Seeking knowledge about plants and ecological systems, Toogood’s work aspires to renew the relationship that humans have with their natural environment and investigates the meaning of representing the natural world. Developing out of a previous body of work depicting the effects of human intervention on the lives of animals, this new series focuses on the spaces inhabited or formerly inhabited by animals. Far Off Kin—implying a separation in time, a distance from an ancient connection to that which is familiar, and an observation on how the inhabitants have affected the navigational course of the earth—presents a viewpoint of the Canadian landscape at a time of redefinition and massive environmental change.

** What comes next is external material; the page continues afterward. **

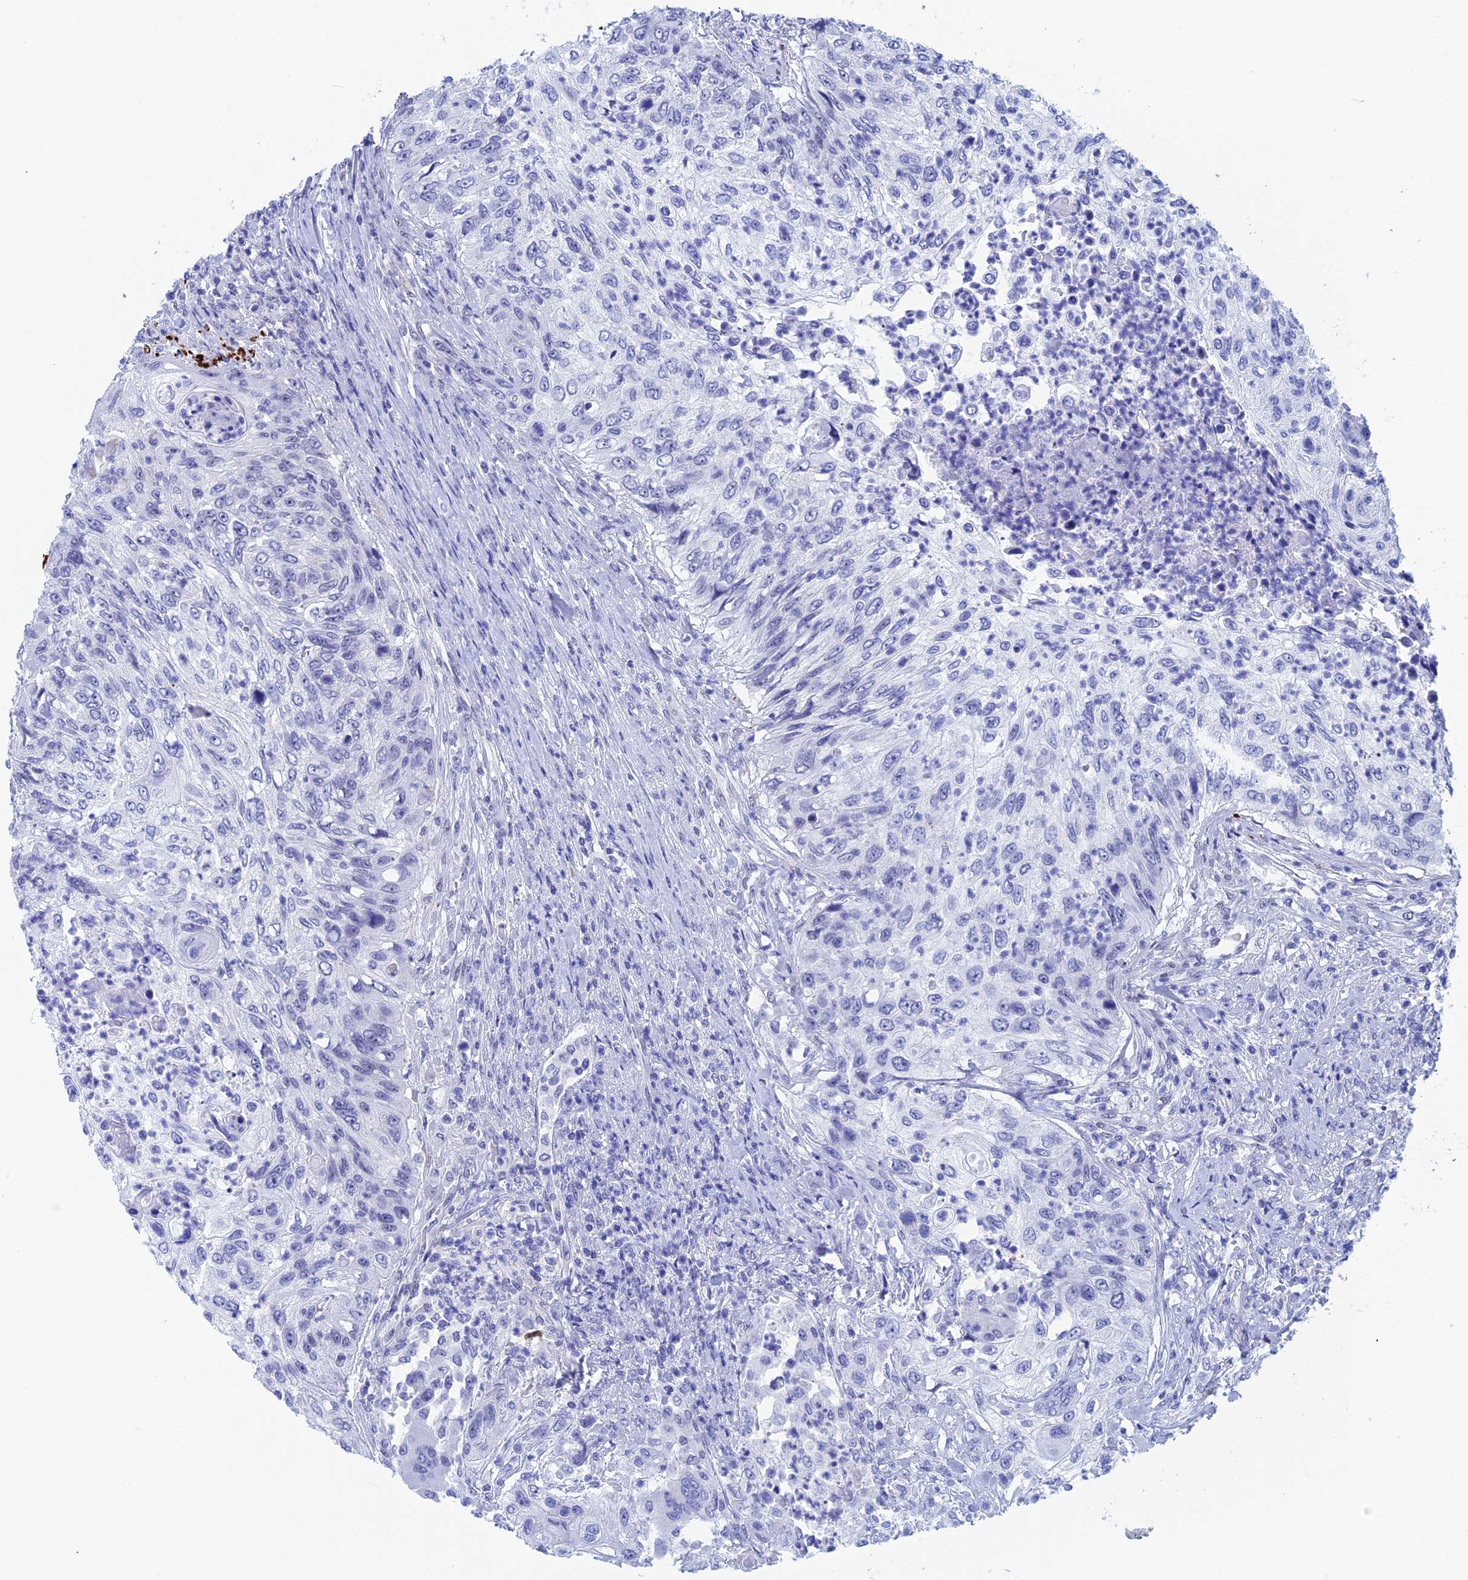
{"staining": {"intensity": "negative", "quantity": "none", "location": "none"}, "tissue": "urothelial cancer", "cell_type": "Tumor cells", "image_type": "cancer", "snomed": [{"axis": "morphology", "description": "Urothelial carcinoma, High grade"}, {"axis": "topography", "description": "Urinary bladder"}], "caption": "IHC of high-grade urothelial carcinoma exhibits no positivity in tumor cells.", "gene": "WDR83", "patient": {"sex": "female", "age": 60}}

Toogood has exhibited extensively in group exhibitions in Canada and internationally; this is her first solo exhibition in Toronto. As essay writer Sutton points out, even as we are taken by the beauty of Toogood’s prints, we are also pressed to confront our conception of nature which is at stake in them.
Celeste Toogood is a graduate of the Nova Scotia College of Art and Design. Upon graduating, Celeste returned to Toronto and continues her practice of silkscreening, drawing and making sculptures. Using colour and texture in her work, she investigates the meaning of representing the “natural” world. Celeste generates her imagery, and finds inspiration while hiking, snowshoeing and canoeing in Canada’s wilderness. Seeking knowledge about plants and ecological systems, she aspires to renew the relationship that humans have with their natural environment. Celeste’s work has been shown in Tokyo, the U.K., Netherlands, Baltimore, New York, Philadelphia, Vancouver, Montreal, Halifax and Toronto in various group shows. This is her first solo show in Toronto.
Malcolm Sutton is an editor and writer living in Toronto. He has studied at the Nova Scotia College of Art and Design, Concordia University and the University of Ottawa, and is presently writing his PhD dissertation on the fiction of Robert Coover and Gilbert Sorrentino. Other ongoing writing projects include “1001 Xanadus,” a collaborative work with artist François Lemieux.